Selected text:
● ● ● ● ● ● ●
Part of that problem stems from the fact that Cameo can’t offer customers the opportunity to transact through its iOS app because of Apple’s 30% commission for each in-app purchase, ironically enough a higher cut than Cameo takes.

“We have a 75/25 split with talent. It’s so criminal the rate that Apple tries to take for payment processing in the app,” Galanis says. “[Payment platform] Stripe is under 3%. For us, we’ve launched mobile, but we are not going to go into the App Store until that changes.” Cameo is fully available on Android.

Right now, Galanis is focused on building the platform into a space with a higher frequency of engagement. He says in the next two to three months, Cameo needs to evolve into a two-way messaging platform (e.g., texting with celebrities) and/or a content platform.

Judging from how frequently both Galanis and Blencowe brought up the impact Cameo is having on people’s everyday lives, building out content that gives the context around a video seems to be the higher priority. “We’ve seen people getting engaged with this platform, and people come out to their parents—so many of life’s biggest moments Cameo now is playing a pretty central role to it,” Galanis says. “Enabling users to share their stories is something that can be super compelling. We know people love watching the videos. So how do we build a content business around that?”
● ● ● ● ● ● ●
Tasks to carry out:
[a] In the text about Cameo, what revenue split does Cameo have with talent?
[b] Reproduce the text about Cameo word for word, everything from "Part of that" down to "available on Android.".

Data for review:
● ● ● ● ● ● ●
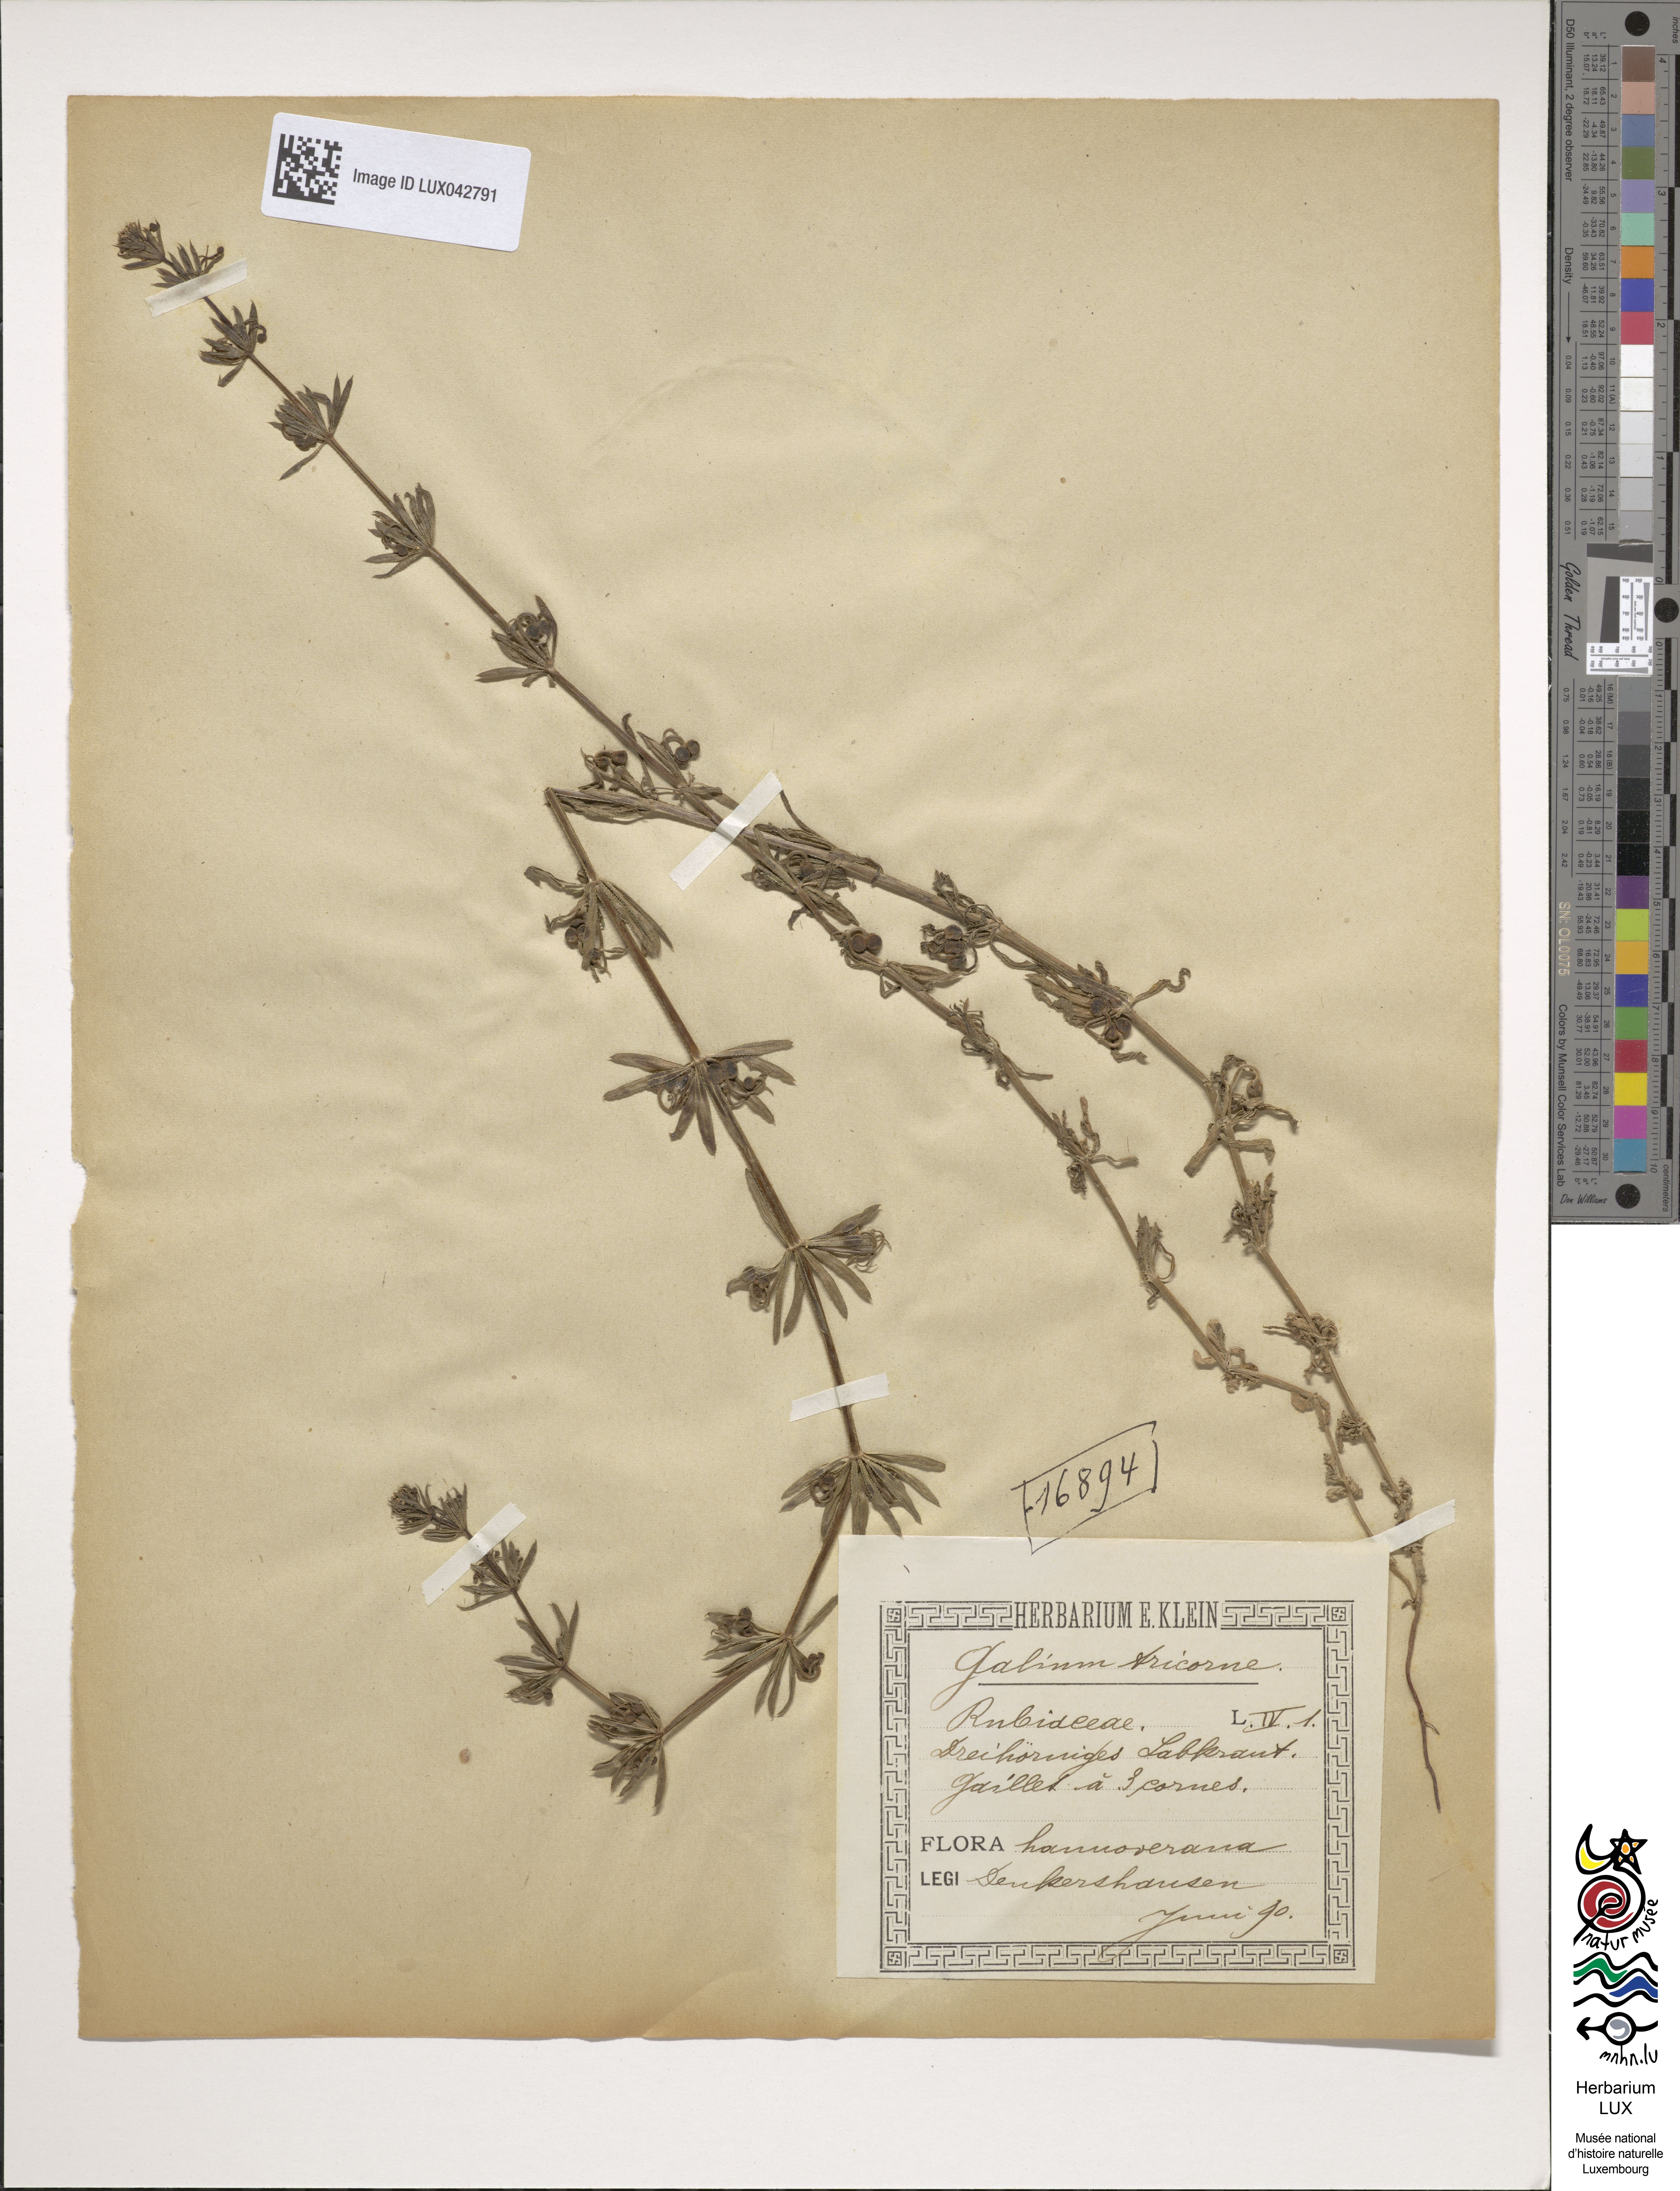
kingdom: Plantae
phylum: Tracheophyta
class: Magnoliopsida
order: Gentianales
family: Rubiaceae
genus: Galium
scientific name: Galium tricornutum
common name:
● ● ● ● ● ● ●
Responses for each task:
[a] Cameo has a 75/25 split with talent.

[b]
Part of that problem stems from the fact that Cameo can’t offer customers the opportunity to transact through its iOS app because of Apple’s 30% commission for each in-app purchase, ironically enough a higher cut than Cameo takes.

“We have a 75/25 split with talent. It’s so criminal the rate that Apple tries to take for payment processing in the app,” Galanis says. “[Payment platform] Stripe is under 3%. For us, we’ve launched mobile, but we are not going to go into the App Store until that changes.” Cameo is fully available on Android.